Pannes d'amortisseurs : signes et conséquences
Les défauts des amortisseurs influencent considérablement le comportement de la voiture sur la route. Concrètement, le véhicule « plonge » au freinage et se cabre à l'accélération, la distance d'arrêt augmente, la prise de roulis est excessive dans les virages et la voiture oscille (pompage) sur les chaussées déformées.
Il existe des signes évidents et d'autres plus insidieux indiquant des amortisseurs défectueux. Parmi les signes évidents, on trouve les fuites d'huile (usure du joint spi et/ou de la tige), mais les défauts cachés sont plus nombreux : vieillissement de l'huile, déformation des clapets, usure du joint de piston et des parois internes du cylindre. Pour éviter des conséquences fâcheuses, il est crucial de détecter ces défaillances à temps.

Signes d'amortisseurs défectueux
Il existe deux types de signes indiquant qu'un amortisseur est totalement ou partiellement hors service (HS). Le premier type est visuel et peut être détecté lors d'une inspection physique. Le second concerne les changements de comportement du véhicule en mouvement. Commençons par ce dernier, car c'est souvent le changement de tenue de route qui alerte le conducteur en premier :
- Pompage au freinage et à l'accélération. Si les amortisseurs sont en bon état, même lors d'un freinage brusque, la voiture ne devrait pas osciller plus d'une fois avant de se stabiliser. Si elle rebondit deux fois ou plus, c'est un signe de défaillance partielle ou totale.
- Roulis excessif en virage. La situation est similaire : après un virage serré, la caisse ne doit pas continuer à osciller latéralement. Si c'est le cas, l'amortisseur ne remplit plus son rôle.

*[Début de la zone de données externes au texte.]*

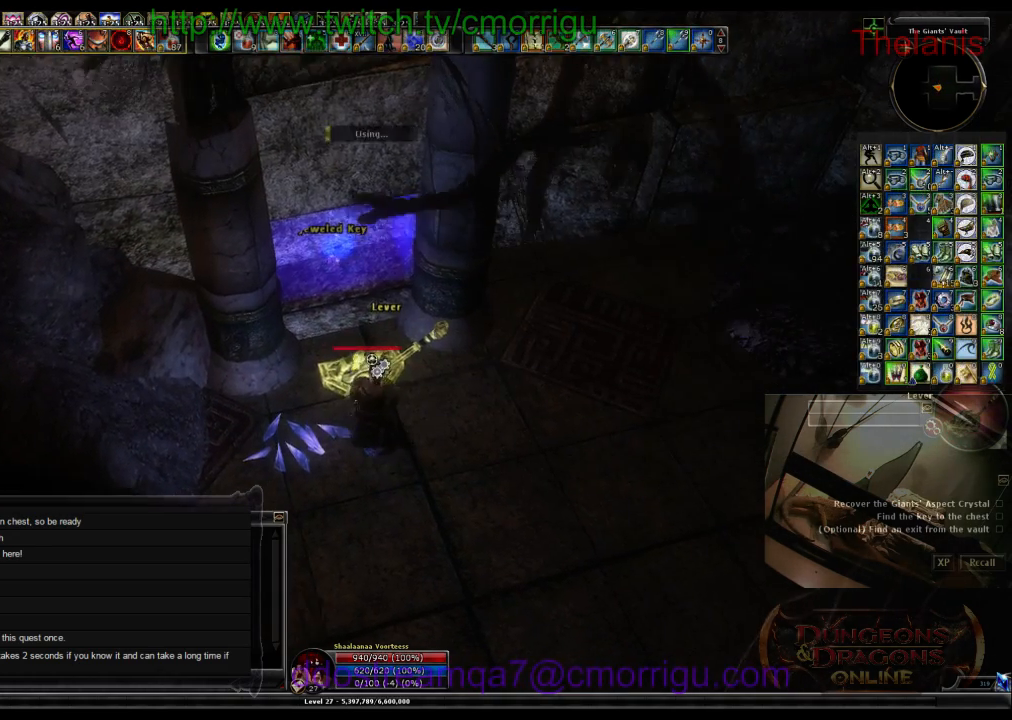
{"keys": [], "events": []}
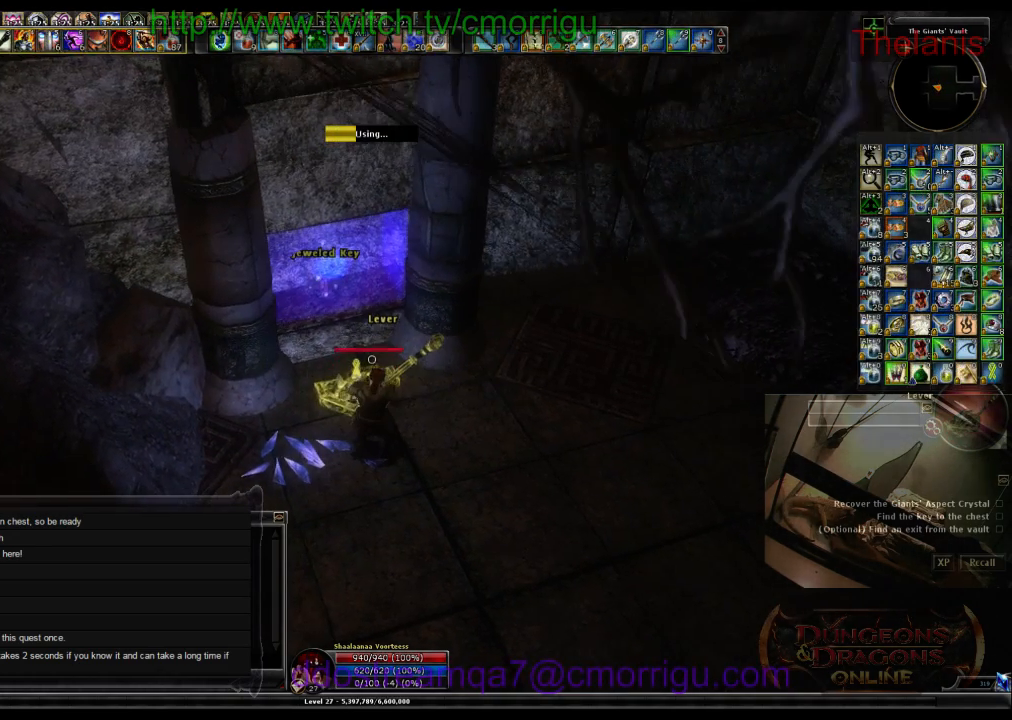
{"keys": [], "events": []}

- Augmentation de la distance de freinage. Ce facteur est lié au phénomène de pompage. Lors d'un freinage appuyé, l'amortisseur ne contrôle plus les vibrations, et l'avant de la voiture se soulève et s'abaisse périodiquement. Cela réduit la charge constante sur les roues avant et diminue l'efficacité du freinage. Le problème est aggravé sur les véhicules équipés de l'ABS, car le délestage des roues déclenche le système qui réduit alors la pression de freinage. La distance d'arrêt augmente aussi significativement sur route bosselée.
- Tenue de cap aléatoire. Si la voiture tire d'un côté alors que le volant est droit, ou si le conducteur doit constamment corriger la trajectoire (faire du « tricot » avec le volant), cela peut indiquer un problème d'amortissement.
- Inconfort de conduite. Cela peut se manifester de diverses manières. Les oscillations constantes peuvent causer de la fatigue sur les longs trajets, voire donner le « mal de mer » (mal des transports) aux passagers sensibles. C'est un symptôme typique des amortisseurs arrière HS.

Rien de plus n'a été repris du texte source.